A banking union is politically difficult to fathom. It involves a transfer of competence from national to Eurozone authorities. It entails apparent income redistribution among countries. It requires the setting up of new institutions. Its need is only apparent at crisis time, even though its existence is bound to change incentives of both banks and governments. The consequences of these changing incentives are unpalatable to banks in quiet times inasmuch as they result in less risk-taking and less profits.

The clash between the required coherence of what has to be done and the predictable political opposition is particularly worrisome. At the current stage of the crisis, most Eurozone banks are not seen as close to failing. The Irish and Spanish wake-up calls have brought home the need for a banking union of some sort, but the threat of a systemic banking crisis remains remote. It matters little that good policymaking requires planning for the worst, resistance is bound to be strong as long as most countries feel safe. The risk is to adopt some but not all the measures that are part of the definition of a banking union.
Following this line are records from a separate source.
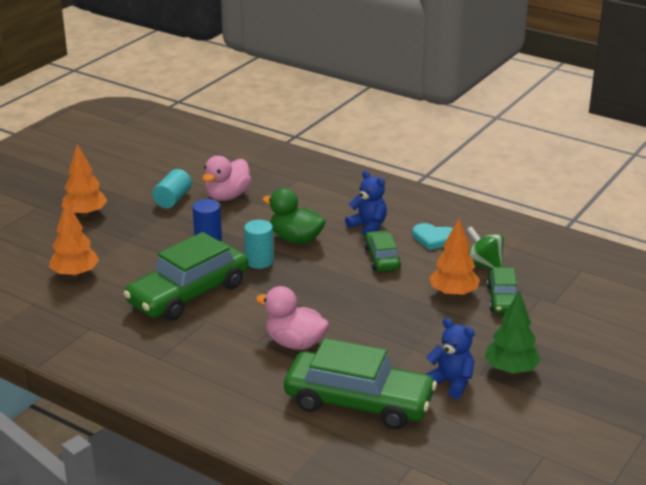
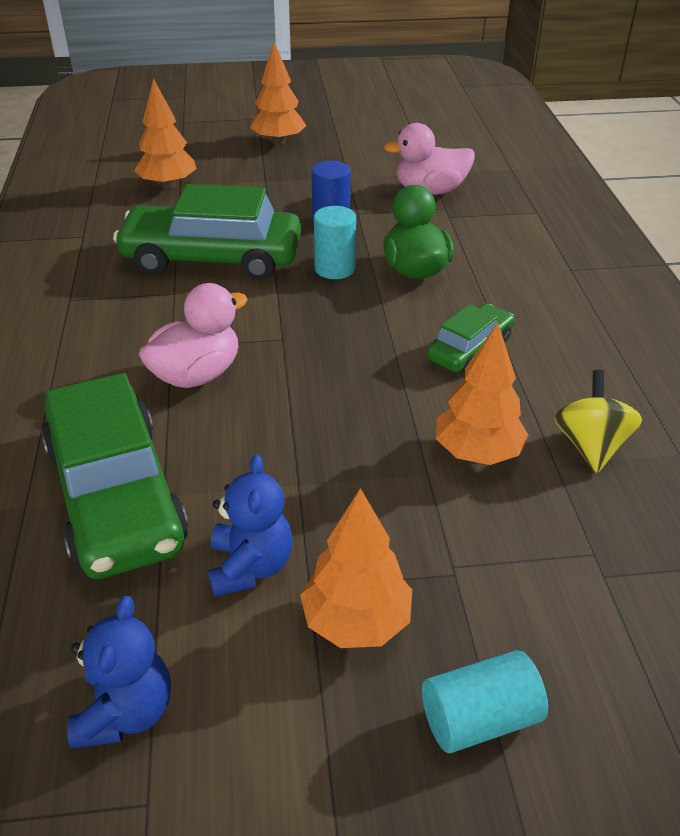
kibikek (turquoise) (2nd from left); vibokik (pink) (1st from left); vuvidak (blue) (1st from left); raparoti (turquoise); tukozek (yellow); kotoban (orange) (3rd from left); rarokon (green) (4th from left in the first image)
Indeed, the proposal that the European Commission has put forth in early September 2012 only includes regulation and supervision. Resolution and a deposit insurance mechanism are postponed. Even worse, a number of governments want to strictly limit the number of banks that would fall under the European supervisor’s authority and to delay the project. The very same reasons and actors that blocked any discussion of these issues at the time when the Maastricht Treaty was under negotiation are back in action.

It is essential to understand that a partial banking union is no better than no banking union at all, and possibly worse. Imagine that we only have a single regulator and that the common supervisor only looks at large banks. Imagine that a series of governments, small and large, restructure their public debts, an occurrence that many regard as unavoidable. Because banks typically hold large amounts of national bonds, a public-debt restructuring is likely to cause deep losses in small and large banks. The 2007-8 scenario has amply shown how mutual suspicion promptly steps in and brings the interbank market to a halt. The ECB must then provide liquidity to individual banks, small and large. In addition, some banks may fail, bringing along others. The ECB is facing its role as lending in last resort. If it only supervises large banks, it cannot provide liquidity and, if need be, emergency assistance to the smaller banks. Financially hard-pressed governments will need to provide resources that they do not possess and cannot even borrow. Healthier governments may start down the road followed by Ireland and Spain and find themselves losing market access as well. Large banks too will be engulfed. With no resolution authority, the ECB will not feel able to inject amounts that could reach several trillions of euros. Apocalypse now.

This is a scenario, of course. It is not just plausible, it is reasonably probable.

References

Begg, D, P de Grauwe, F Giavazzi, H Uhlig and C Wyplosz (1998), "The ECB: Safe at Any Speed?", Monitoring the European Central Bank 1, CEPR.